Op woensdag ging ik naar de CT-scan, nerveus maar vastberaden. De contrastvloeistof voelde als een warme golf door mijn lichaam, ongemakkelijk en confronterend. Terwijl ik door de scanner werd geschoven, besefte ik dat alles nu draaide om het ontdekken van mogelijke uitzaaiingen. Het gevoel dat ik daarna moest wachten, nog dagen voor uitslagen, maakte me onrustig. Maar zodra ik buiten bij mijn vriendin stond, wist ik dat ik dit niet alleen zou hoeven doen.

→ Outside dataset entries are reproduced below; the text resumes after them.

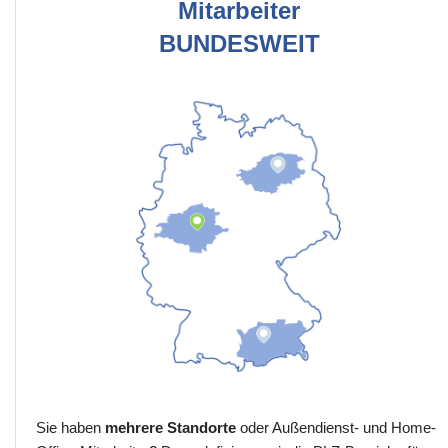
Mitarbeiter
BUNDESWEIT
Sie haben
mehrere Standorte
oder Außendienst- und Home-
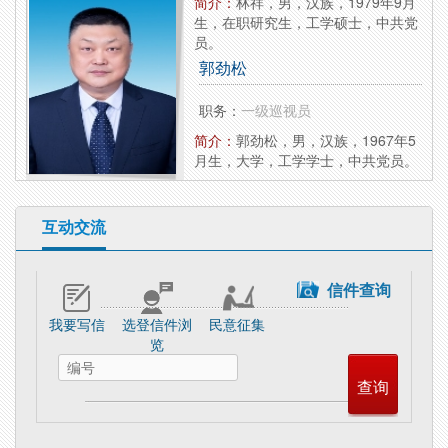
简介：
林祥，男，汉族，1979年9月
生，在职研究生，工学硕士，中共党
员。
郭劲松
职务：
一级巡视员
简介：
​郭劲松，男，汉族，1967年5
月生，大学，工学学士，中共党员。
互动交流
信件查询
我要写信
选登信件浏
民意征集
览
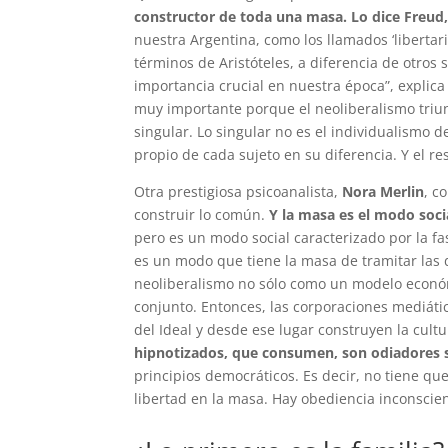
constructor de toda una masa. Lo dice Freud,
nuestra Argentina, como los llamados ‘libertari
términos de Aristóteles, a diferencia de otros s
importancia crucial en nuestra época”, explica
muy importante porque el neoliberalismo triunfa
singular. Lo singular no es el individualismo de
propio de cada sujeto en su diferencia. Y el re
Otra prestigiosa psicoanalista,
Nora Merlin
, c
construir lo común.
Y la masa es el modo socia
pero es un modo social caracterizado por la fa
es un modo que tiene la masa de tramitar las 
neoliberalismo no sólo como un modelo económi
conjunto. Entonces, las corporaciones mediátic
del Ideal y desde ese lugar construyen la cult
hipnotizados, que consumen, son odiadores se
principios democráticos. Es decir, no tiene que
libertad en la masa. Hay obediencia inconscien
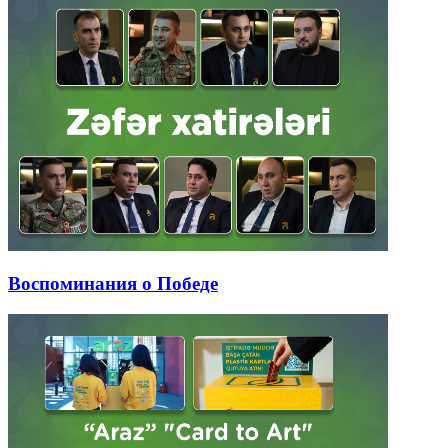
Воспоминания о Победе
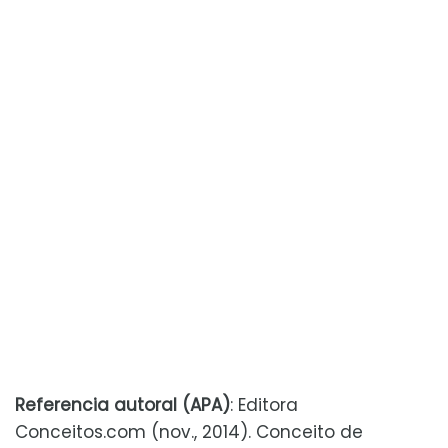
Referencia autoral (APA)
: Editora
Conceitos.com (nov., 2014). Conceito de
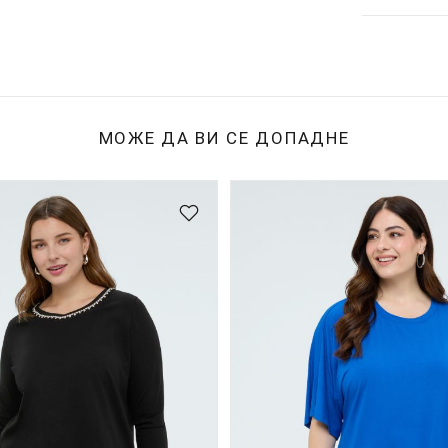
МОЖЕ ДА ВИ СЕ ДОПАДНЕ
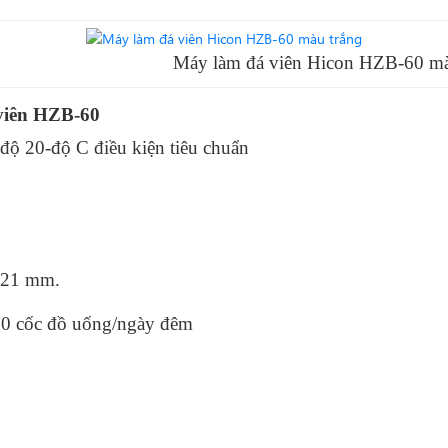
 làm đá viên Hicon HZB-60 màu t
viên HZB-60
 độ 20-độ C điều kiện tiêu chuẩn
 21 mm.
00 cốc đồ uống/ngày đêm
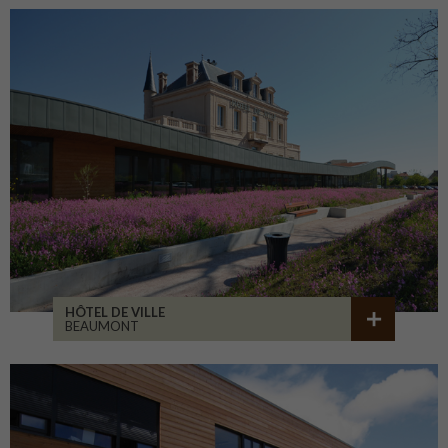
HÔTEL DE VILLE
BEAUMONT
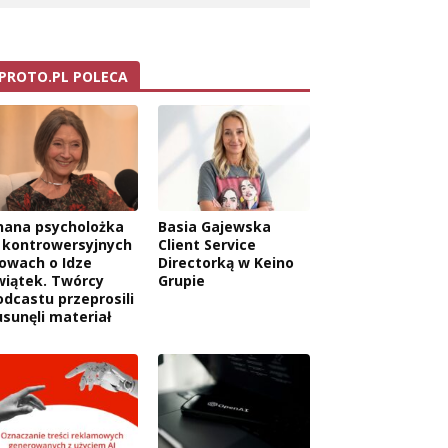
PROTO.PL POLECA
nana psycholożka
Basia Gajewska
 kontrowersyjnych
Client Service
łowach o Idze
Directorką w Keino
wiątek. Twórcy
Grupie
odcastu przeprosili
usunęli materiał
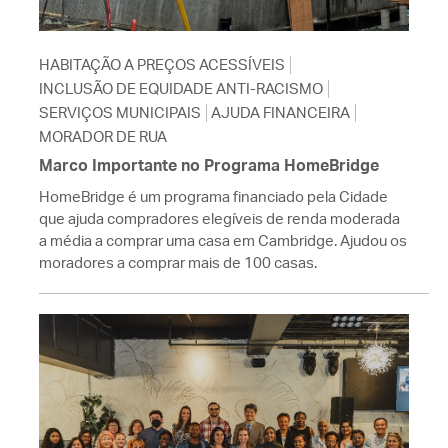
HABITAÇÃO A PREÇOS ACESSÍVEIS
INCLUSÃO DE EQUIDADE ANTI-RACISMO
SERVIÇOS MUNICIPAIS
AJUDA FINANCEIRA
MORADOR DE RUA
Marco Importante no Programa HomeBridge
HomeBridge é um programa financiado pela Cidade
que ajuda compradores elegíveis de renda moderada
a média a comprar uma casa em Cambridge. Ajudou os
moradores a comprar mais de 100 casas.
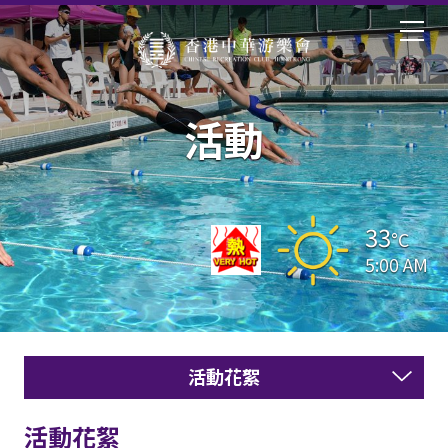
活動
33
°C
5:00 AM
活動花絮
活動花絮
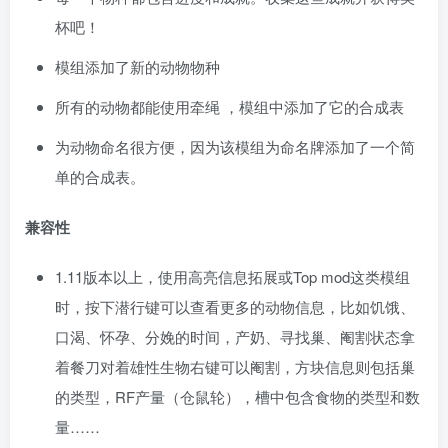
杯吧！
模组添加了新的动物物种
所有的动物都能使用牵绳 ，模组中添加了它的合成表
为动物命名很方便，因为该模组为命名牌添加了一个简
单的合成表。
兼容性
1.11版本以上，使用高亮信息拓展或Top mod这类模组
时，按下潜行键可以查看更多的动物信息，比如饥饿、
口渴、怀孕、分娩的时间，产奶、寻找巢、阉割状态拿
着餐刀对着雄性生物右键可以阉割，方块信息则包括巢
的类型，RF产量（仓鼠轮），槽中包含食物的类型和数
量……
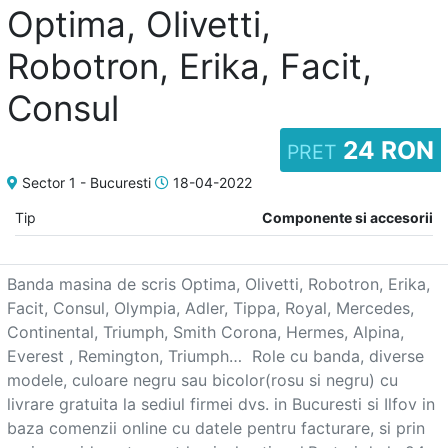
Optima, Olivetti,
Robotron, Erika, Facit,
Adaugă
Consul
anunț
24 RON
PRET
Sector 1 - Bucuresti
18-04-2022
Tip
Componente si accesorii
Favorite
Banda masina de scris Optima, Olivetti, Robotron, Erika, 
Facit, Consul, Olympia, Adler, Tippa, Royal, Mercedes, 
Ajutor
Continental, Triumph, Smith Corona, Hermes, Alpina, 
Everest , Remington, Triumph…  Role cu banda, diverse 
modele, culoare negru sau bicolor(rosu si negru) cu 
livrare gratuita la sediul firmei dvs. in Bucuresti si Ilfov in 
baza comenzii online cu datele pentru facturare, si prin 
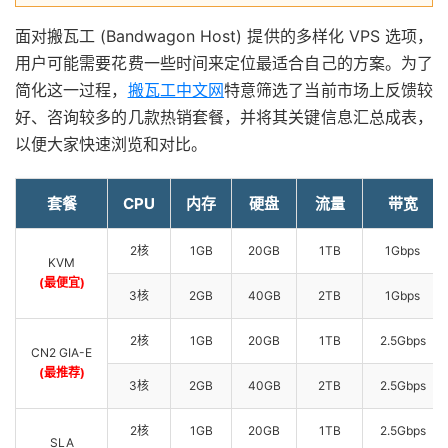
面对搬瓦工 (Bandwagon Host) 提供的多样化 VPS 选项，
用户可能需要花费一些时间来定位最适合自己的方案。为了
简化这一过程，
搬瓦工中文网
特意筛选了当前市场上反馈较
好、咨询较多的几款热销套餐，并将其关键信息汇总成表，
以便大家快速浏览和对比。
套餐
CPU
内存
硬盘
流量
带宽
2核
1GB
20GB
1TB
1Gbps
KVM
(最便宜)
3核
2GB
40GB
2TB
1Gbps
2核
1GB
20GB
1TB
2.5Gbps
CN2 GIA-E
(最推荐)
3核
2GB
40GB
2TB
2.5Gbps
2核
1GB
20GB
1TB
2.5Gbps
SLA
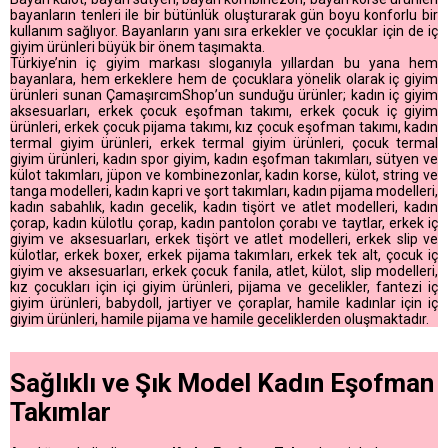
bayanların tenleri ile bir bütünlük oluşturarak gün boyu konforlu bir
kullanım sağlıyor. Bayanların yanı sıra erkekler ve çocuklar için de iç
giyim ürünleri büyük bir önem taşımakta.
Türkiye’nin iç giyim markası sloganıyla yıllardan bu yana hem
bayanlara, hem erkeklere hem de çocuklara yönelik olarak iç giyim
ürünleri sunan ÇamaşırcımShop’un sunduğu ürünler; kadın iç giyim
aksesuarları, erkek çocuk eşofman takımı, erkek çocuk iç giyim
ürünleri, erkek çocuk pijama takımı, kız çocuk eşofman takımı, kadın
termal giyim ürünleri, erkek termal giyim ürünleri, çocuk termal
giyim ürünleri, kadın spor giyim, kadın eşofman takımları, sütyen ve
külot takımları, jüpon ve kombinezonlar, kadın korse, külot, string ve
tanga modelleri, kadın kapri ve şort takımları, kadın pijama modelleri,
kadın sabahlık, kadın gecelik, kadın tişört ve atlet modelleri, kadın
çorap, kadın külotlu çorap, kadın pantolon çorabı ve taytlar, erkek iç
giyim ve aksesuarları, erkek tişört ve atlet modelleri, erkek slip ve
külotlar, erkek boxer, erkek pijama takımları, erkek tek alt, çocuk iç
giyim ve aksesuarları, erkek çocuk fanila, atlet, külot, slip modelleri,
kız çocukları için içi giyim ürünleri, pijama ve gecelikler, fantezi iç
giyim ürünleri, babydoll, jartiyer ve çoraplar, hamile kadınlar için iç
giyim ürünleri, hamile pijama ve hamile geceliklerden oluşmaktadır.
Sağlıklı ve Şık Model Kadın Eşofman
Takımlar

Donderdag brak aan, een week na de diagnose. Het voelde als een eeuwigheid en een flits tegelijk. Voor het eerst sinds lange tijd ervaarde ik een soort kalmte. Die middag fietste ik naar het IPSO-huis, op zoek naar wat steun. Ik sprak met lotgenoten, mensen met wie ik normaal gesproken niet snel de verbinding zou zoeken, maar het delen voelde onverwacht goed. Op de terugweg fietste ik in het wiel van een persoon die ik momenten geleden kort in het IPSO-huis had ontmoet. Ze bleek bij me in de buurt te wonen. We fietsten samen in afwisseling van gesprek en  krachtige korte stiltes samen op naar onze bestemmingen. Thuis wachtte mijn vriendin, we maakten een simpele pasta en praatten over onze dag. Voor even voelden we ons weer normaal, alsof we samen het dagelijks leven terug claimden, al was het maar voor één avond.